Valeri A, Barisoni L, Appel G B, Seigle R, D'Agati V
Department of Medicine, Columbia University, College of Physicians and Surgeons, New York, New York, USA.
Kidney Int. 1996 Nov;50(5):1734-46. doi: 10.1038/ki.1996.493.

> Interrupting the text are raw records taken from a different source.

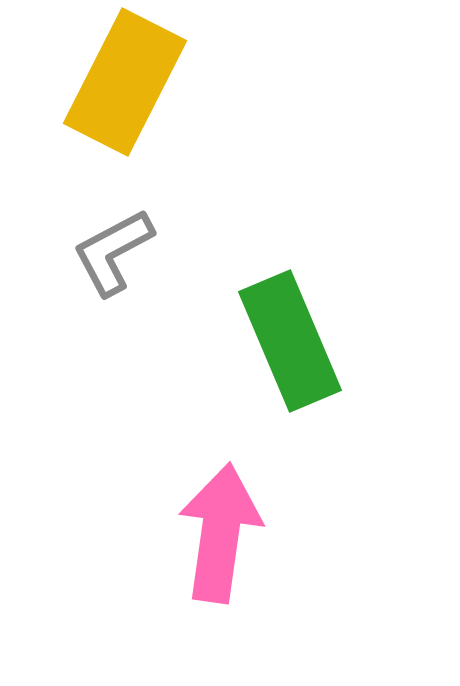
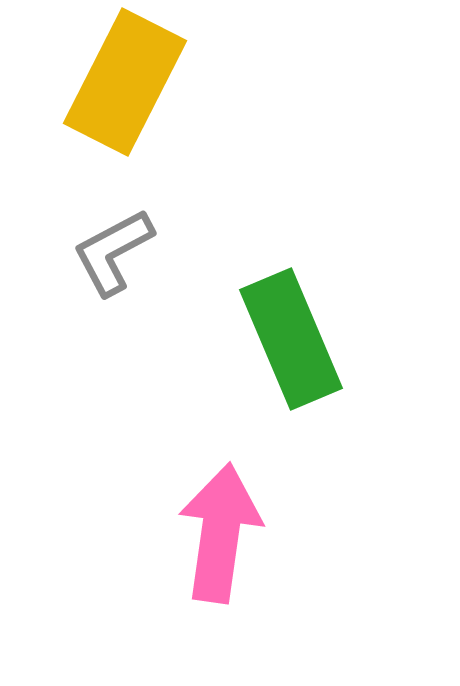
green rectangle: moved 1 px right, 2 px up
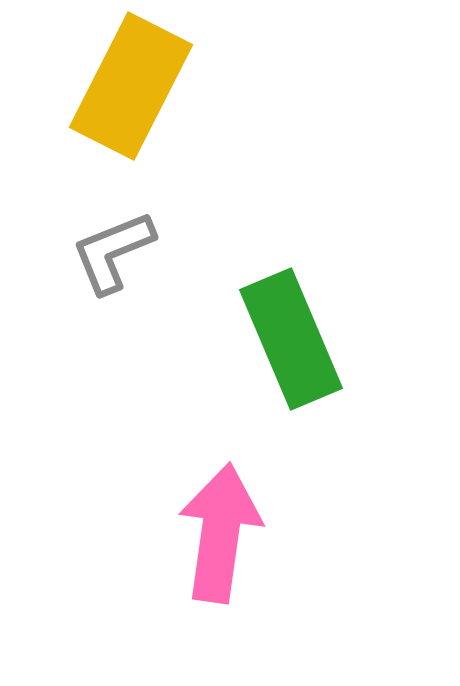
yellow rectangle: moved 6 px right, 4 px down
gray L-shape: rotated 6 degrees clockwise
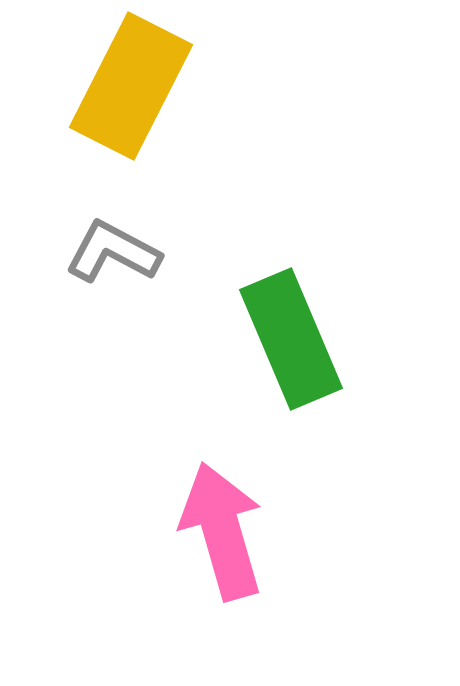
gray L-shape: rotated 50 degrees clockwise
pink arrow: moved 2 px right, 2 px up; rotated 24 degrees counterclockwise
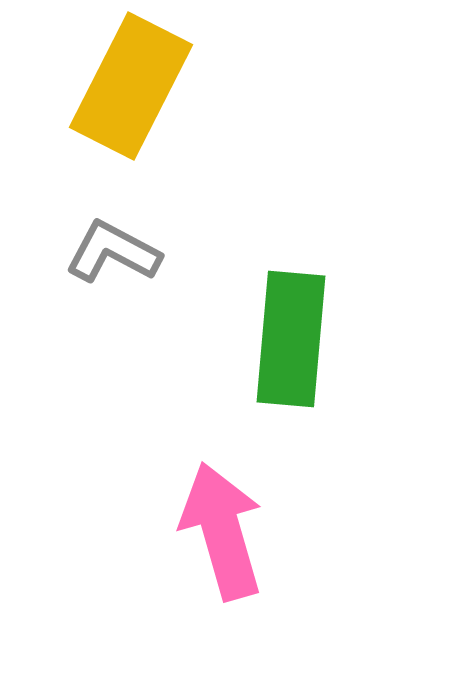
green rectangle: rotated 28 degrees clockwise
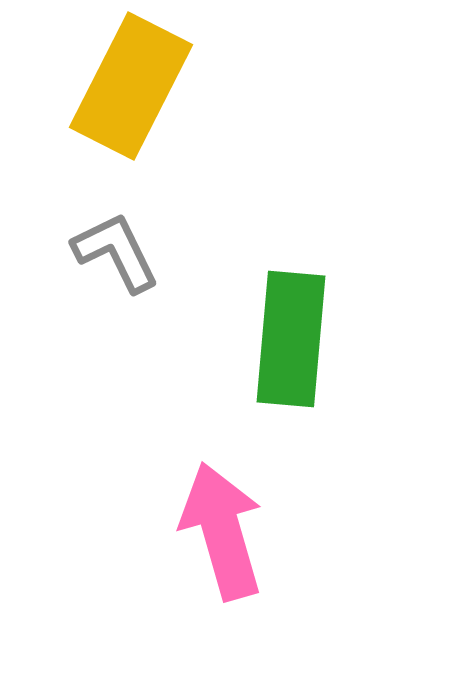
gray L-shape: moved 3 px right; rotated 36 degrees clockwise
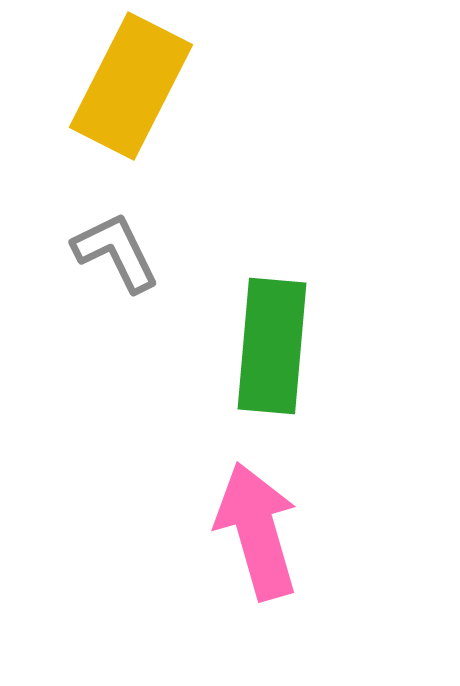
green rectangle: moved 19 px left, 7 px down
pink arrow: moved 35 px right
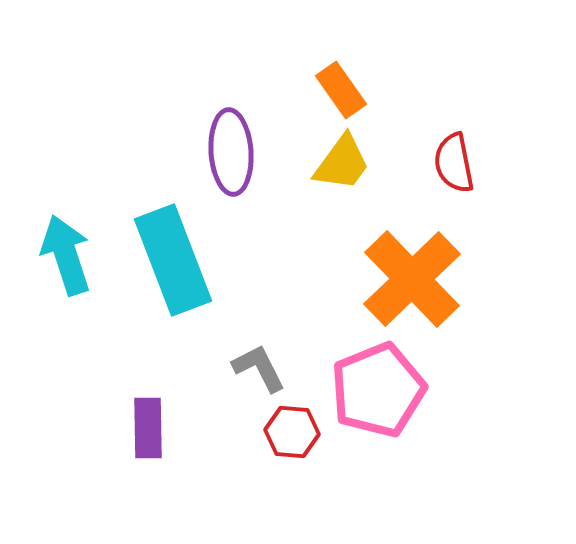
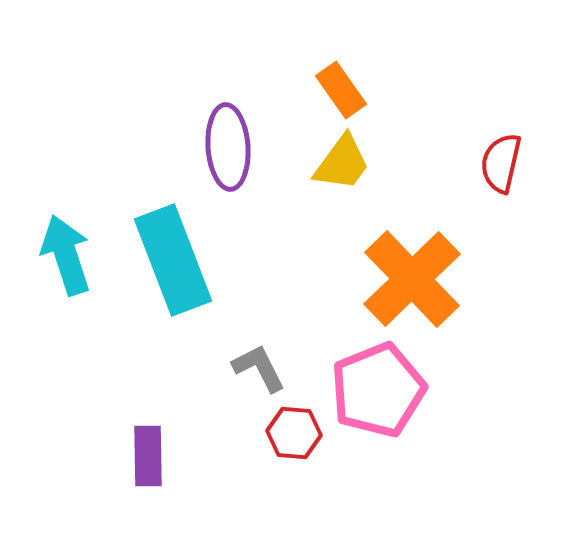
purple ellipse: moved 3 px left, 5 px up
red semicircle: moved 47 px right; rotated 24 degrees clockwise
purple rectangle: moved 28 px down
red hexagon: moved 2 px right, 1 px down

A review of all native kidney biopsies at our center from 1974 to 1993 identified 43 cases of idiopathic focal segmental glomerulosclerosis (FSGS) with predominantly collapsing features and lacking evidence of HIV-1 infection or intravenous drug use. No case was identified before 1979 and the incidence of this entity has progressively increased over the past two decades. Compared to 50 age-matched controls of idiopathic FSGS with typical perihilar scars, the group of idiopathic collapsing FSGS displayed black racial predominance, a higher serum creatinine and more severe features of nephrotic syndrome at biopsy. Morphologic features of visceral epithelial cell hypertrophy and hyperplasia, tubular microcysts, tubular epithelial degenerative and regenerative features and interstitial edema were more prevalent and severe in collapsing FSGS. Median time to ESRD was rapid in collapsing FSGS versus controls (13.0 months vs. 62.5 months, P < 0.05). Correlates of progression to ESRD included a higher initial serum creatinine and failure to undergo remission of proteinuria. Both glomerulosclerosis and certain features of tubular damage were independent predictors of the level of renal function at time of biopsy, but not of the rate of progression of renal insufficiency. Although three patients had partial or complete spontaneous remissions, none of 26 patients treated with steroids alone responded. Idiopathic collapsing FSGS is a variant of FSGS with increasing incidence, distinct clinicopathologic features, black racial predominance, a rapidly progressive course and relative steroid resistance.
对我们中心1974年至1993年期间所有原发性肾活检进行回顾,发现43例特发性局灶节段性肾小球硬化(FSGS),主要表现为塌陷特征,且无HIV-1感染或静脉吸毒证据。1979年之前未发现病例,在过去二十年中该疾病的发病率逐渐上升。与50例年龄匹配的具有典型肾门周围瘢痕的特发性FSGS对照相比,特发性塌陷性FSGS组以黑人为主,血清肌酐更高,活检时肾病综合征特征更严重。在塌陷性FSGS中,脏层上皮细胞肥大和增生、肾小管微囊肿、肾小管上皮变性和再生特征以及间质水肿的形态学特征更为普遍和严重。与对照组相比,塌陷性FSGS进展至终末期肾病(ESRD)的中位时间较快(13.0个月对62.5个月,P<0.05)。进展至ESRD的相关因素包括初始血清肌酐较高和蛋白尿未缓解。肾小球硬化和肾小管损伤的某些特征都是活检时肾功能水平的独立预测因素,但不是肾功能不全进展速度的预测因素。虽然3例患者有部分或完全自发缓解,但26例仅接受类固醇治疗的患者均无反应。特发性塌陷性FSGS是FSGS的一种变体,发病率增加,具有独特的临床病理特征,以黑人为主,病程快速进展且相对类固醇抵抗。